• [Data for review]:
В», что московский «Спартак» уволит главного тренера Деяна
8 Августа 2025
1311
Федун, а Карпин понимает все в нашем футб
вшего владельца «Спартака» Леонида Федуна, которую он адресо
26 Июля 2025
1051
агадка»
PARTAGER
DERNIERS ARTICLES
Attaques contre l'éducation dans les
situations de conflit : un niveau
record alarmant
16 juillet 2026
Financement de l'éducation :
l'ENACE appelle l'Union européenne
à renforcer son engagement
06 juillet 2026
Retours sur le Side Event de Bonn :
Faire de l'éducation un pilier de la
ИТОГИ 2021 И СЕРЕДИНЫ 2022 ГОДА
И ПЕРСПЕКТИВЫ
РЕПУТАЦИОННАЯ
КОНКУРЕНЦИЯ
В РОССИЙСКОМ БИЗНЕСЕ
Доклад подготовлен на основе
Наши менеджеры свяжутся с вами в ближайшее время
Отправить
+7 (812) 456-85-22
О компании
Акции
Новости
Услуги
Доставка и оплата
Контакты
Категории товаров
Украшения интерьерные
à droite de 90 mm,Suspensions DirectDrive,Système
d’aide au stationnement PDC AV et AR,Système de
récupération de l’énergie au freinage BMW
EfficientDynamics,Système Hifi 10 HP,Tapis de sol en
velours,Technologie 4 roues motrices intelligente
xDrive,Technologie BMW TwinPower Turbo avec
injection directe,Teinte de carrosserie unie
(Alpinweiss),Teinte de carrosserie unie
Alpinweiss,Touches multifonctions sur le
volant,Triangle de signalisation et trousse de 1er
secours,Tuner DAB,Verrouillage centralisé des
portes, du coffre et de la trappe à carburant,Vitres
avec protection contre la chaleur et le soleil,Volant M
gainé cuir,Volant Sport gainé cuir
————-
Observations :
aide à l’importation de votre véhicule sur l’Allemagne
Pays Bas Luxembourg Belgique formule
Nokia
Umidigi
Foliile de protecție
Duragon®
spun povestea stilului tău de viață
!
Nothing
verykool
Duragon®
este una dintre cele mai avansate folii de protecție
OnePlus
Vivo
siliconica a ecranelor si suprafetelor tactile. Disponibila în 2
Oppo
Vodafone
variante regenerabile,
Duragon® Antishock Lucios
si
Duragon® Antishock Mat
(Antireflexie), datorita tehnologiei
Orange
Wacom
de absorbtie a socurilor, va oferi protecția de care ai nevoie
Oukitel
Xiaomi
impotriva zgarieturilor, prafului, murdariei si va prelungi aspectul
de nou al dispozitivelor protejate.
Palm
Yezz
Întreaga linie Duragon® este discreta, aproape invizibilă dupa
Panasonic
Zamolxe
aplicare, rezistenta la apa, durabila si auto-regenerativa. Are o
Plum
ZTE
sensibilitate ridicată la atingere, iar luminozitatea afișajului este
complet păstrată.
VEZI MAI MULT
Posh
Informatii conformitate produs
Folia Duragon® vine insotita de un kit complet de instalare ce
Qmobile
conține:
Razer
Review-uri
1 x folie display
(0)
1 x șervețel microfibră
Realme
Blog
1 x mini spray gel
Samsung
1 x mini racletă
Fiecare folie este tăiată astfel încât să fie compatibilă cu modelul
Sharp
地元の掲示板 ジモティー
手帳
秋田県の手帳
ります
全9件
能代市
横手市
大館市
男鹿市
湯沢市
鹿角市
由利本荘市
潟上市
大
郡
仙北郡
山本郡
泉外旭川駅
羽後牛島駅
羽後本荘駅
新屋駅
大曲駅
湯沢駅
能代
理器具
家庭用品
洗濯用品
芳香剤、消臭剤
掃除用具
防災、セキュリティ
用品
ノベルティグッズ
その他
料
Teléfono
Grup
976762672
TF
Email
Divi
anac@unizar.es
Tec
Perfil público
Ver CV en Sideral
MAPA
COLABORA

• [Written task]: Whatever the entries say, repeat all of them exactly.

• [Answer box]:
В», что московский «Спартак» уволит главного тренера Деяна
8 Августа 2025
1311
Федун, а Карпин понимает все в нашем футб
вшего владельца «Спартака» Леонида Федуна, которую он адресо
26 Июля 2025
1051
агадка»
PARTAGER
DERNIERS ARTICLES
Attaques contre l'éducation dans les
situations de conflit : un niveau
record alarmant
16 juillet 2026
Financement de l'éducation :
l'ENACE appelle l'Union européenne
à renforcer son engagement
06 juillet 2026
Retours sur le Side Event de Bonn :
Faire de l'éducation un pilier de la
ИТОГИ 2021 И СЕРЕДИНЫ 2022 ГОДА
И ПЕРСПЕКТИВЫ
РЕПУТАЦИОННАЯ
КОНКУРЕНЦИЯ
В РОССИЙСКОМ БИЗНЕСЕ
Доклад подготовлен на основе
Наши менеджеры свяжутся с вами в ближайшее время
Отправить
+7 (812) 456-85-22
О компании
Акции
Новости
Услуги
Доставка и оплата
Контакты
Категории товаров
Украшения интерьерные
à droite de 90 mm,Suspensions DirectDrive,Système
d’aide au stationnement PDC AV et AR,Système de
récupération de l’énergie au freinage BMW
EfficientDynamics,Système Hifi 10 HP,Tapis de sol en
velours,Technologie 4 roues motrices intelligente
xDrive,Technologie BMW TwinPower Turbo avec
injection directe,Teinte de carrosserie unie
(Alpinweiss),Teinte de carrosserie unie
Alpinweiss,Touches multifonctions sur le
volant,Triangle de signalisation et trousse de 1er
secours,Tuner DAB,Verrouillage centralisé des
portes, du coffre et de la trappe à carburant,Vitres
avec protection contre la chaleur et le soleil,Volant M
gainé cuir,Volant Sport gainé cuir
————-
Observations :
aide à l’importation de votre véhicule sur l’Allemagne
Pays Bas Luxembourg Belgique formule
Nokia
Umidigi
Foliile de protecție
Duragon®
spun povestea stilului tău de viață
!
Nothing
verykool
Duragon®
este una dintre cele mai avansate folii de protecție
OnePlus
Vivo
siliconica a ecranelor si suprafetelor tactile. Disponibila în 2
Oppo
Vodafone
variante regenerabile,
Duragon® Antishock Lucios
si
Duragon® Antishock Mat
(Antireflexie), datorita tehnologiei
Orange
Wacom
de absorbtie a socurilor, va oferi protecția de care ai nevoie
Oukitel
Xiaomi
impotriva zgarieturilor, prafului, murdariei si va prelungi aspectul
de nou al dispozitivelor protejate.
Palm
Yezz
Întreaga linie Duragon® este discreta, aproape invizibilă dupa
Panasonic
Zamolxe
aplicare, rezistenta la apa, durabila si auto-regenerativa. Are o
Plum
ZTE
sensibilitate ridicată la atingere, iar luminozitatea afișajului este
complet păstrată.
VEZI MAI MULT
Posh
Informatii conformitate produs
Folia Duragon® vine insotita de un kit complet de instalare ce
Qmobile
conține:
Razer
Review-uri
1 x folie display
(0)
1 x șervețel microfibră
Realme
Blog
1 x mini spray gel
Samsung
1 x mini racletă
Fiecare folie este tăiată astfel încât să fie compatibilă cu modelul
Sharp
地元の掲示板 ジモティー
手帳
秋田県の手帳
ります
全9件
能代市
横手市
大館市
男鹿市
湯沢市
鹿角市
由利本荘市
潟上市
大
郡
仙北郡
山本郡
泉外旭川駅
羽後牛島駅
羽後本荘駅
新屋駅
大曲駅
湯沢駅
能代
理器具
家庭用品
洗濯用品
芳香剤、消臭剤
掃除用具
防災、セキュリティ
用品
ノベルティグッズ
その他
料
Teléfono
Grup
976762672
TF
Email
Divi
anac@unizar.es
Tec
Perfil público
Ver CV en Sideral
MAPA
COLABORA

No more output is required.